Q45tech wrote:Does anyone remember 3x 2barrel carbs vs 2x 4barrels with vacuum vs mechanical secondaries?
Maybe they [aftermarket] will make a AFC* for the throttle pedal dual sensors so owners can trim the pedals response vs leg motion.
The ecu actually measures demand open degrees gain = how fast you push/let off accelerator potentiometer ................[we should drop the term accelerator pedal].
* Grandma, Grandpa, Normal, Hyper, and hyper on power drinks positions...............infinite variety.
Indeed. I had a 425 HP 409 Impala SS in '63 with dual quads. It came with progressive linkage that I modified to parallel, and mechanical secondaries.Carbs were Carter AFBs. I also had a 425 HP 396 '65 Impala SS with a single large Holley that had vacum secondaries, converted to mechanical. I even had a 435 HP 427 '68 Corvette with triple two barrelsl also converted from vacuum end carbs to mechanical, parallel operation. Throttle settings were done with main barrels on all setups as primary, and all secondary operation slightly after throttle tip-in to eliminate bogging and jumpy starts. I liked the dual quad AFBs the best. They sang to me at WOT and high revs like nothing else. I miss them.

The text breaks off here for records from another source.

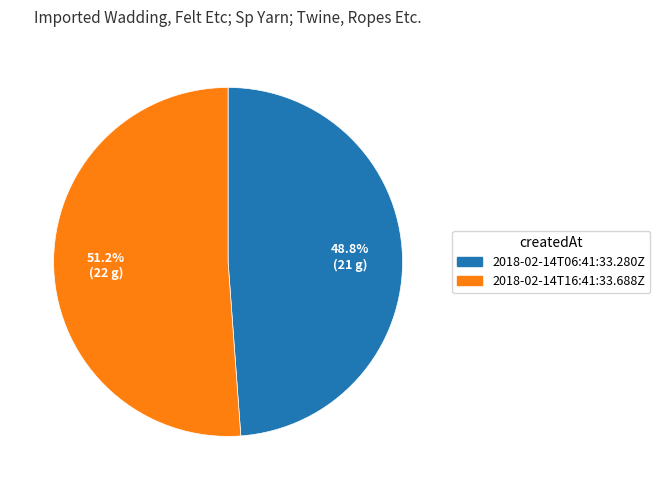

Is there any slice that represents more than half of the pie?

Yes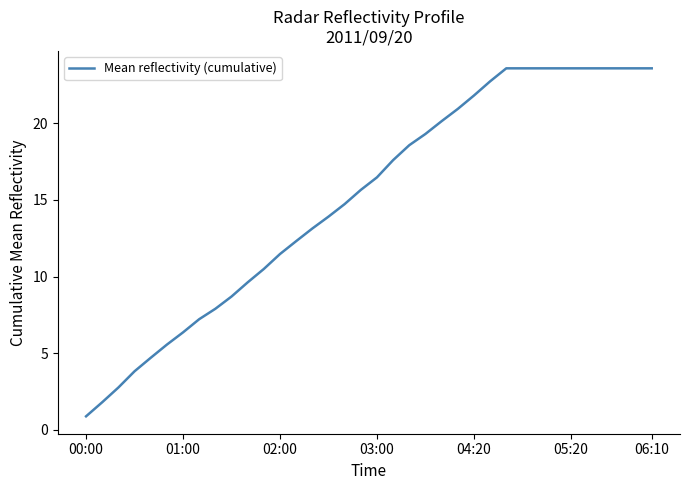

What is the maximum value shown in the chart?

23.6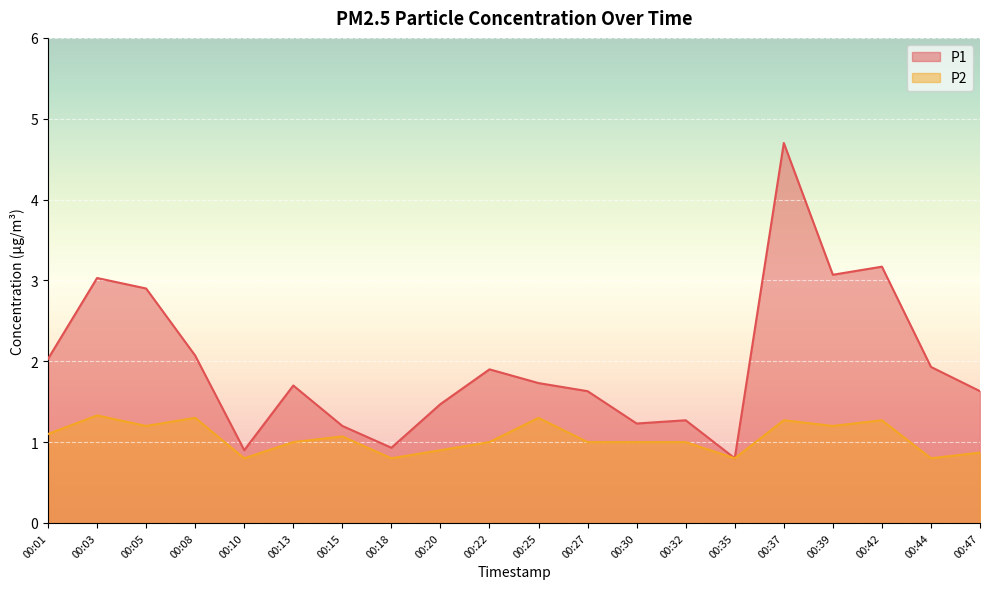

What is the difference between the highest and lowest values at 00:39?

1.9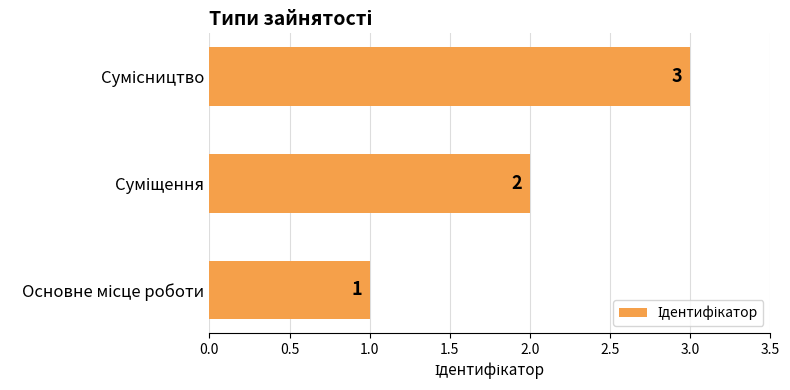

How many values are below 2?

1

I like the idea of AFV. With moderen throttle by wire, that shouldn't be too difficult to do. I'd also like to see the speed-sensitive steering adjustable the same way. Too bad Infiniti uses adjustable effort on their setup instead of the adjustable ratio that BMW has. They use a planetary gearset in the steering gearbox that adjusts ratio according to speed, and their adjustment curve is superb. Not sure if it's capable of being owner modified, but that would be even better.
Hmm, I wonder what it would take to be able to change throttle settings and tip-in on current throttle-by-wire operation. Seems being able to change the values in the ECU would do that, but so far, no one makes a tunable ECU for late model Infiniti V-8s or V-6s. Probably a pipe dream, but I'm imagining being able to change settings for power, throttle, steering, and suspension with an ECU that accepts re-programming. Would that be too cool or what?
How about it computer/electronics geniuses? What would it take to modify the ECU to be flash-reprogrammable? Someone must surely have the skills to come up with something like that. The market for such may not be huge, but I suspect that there is one. I know I'd be a prospect.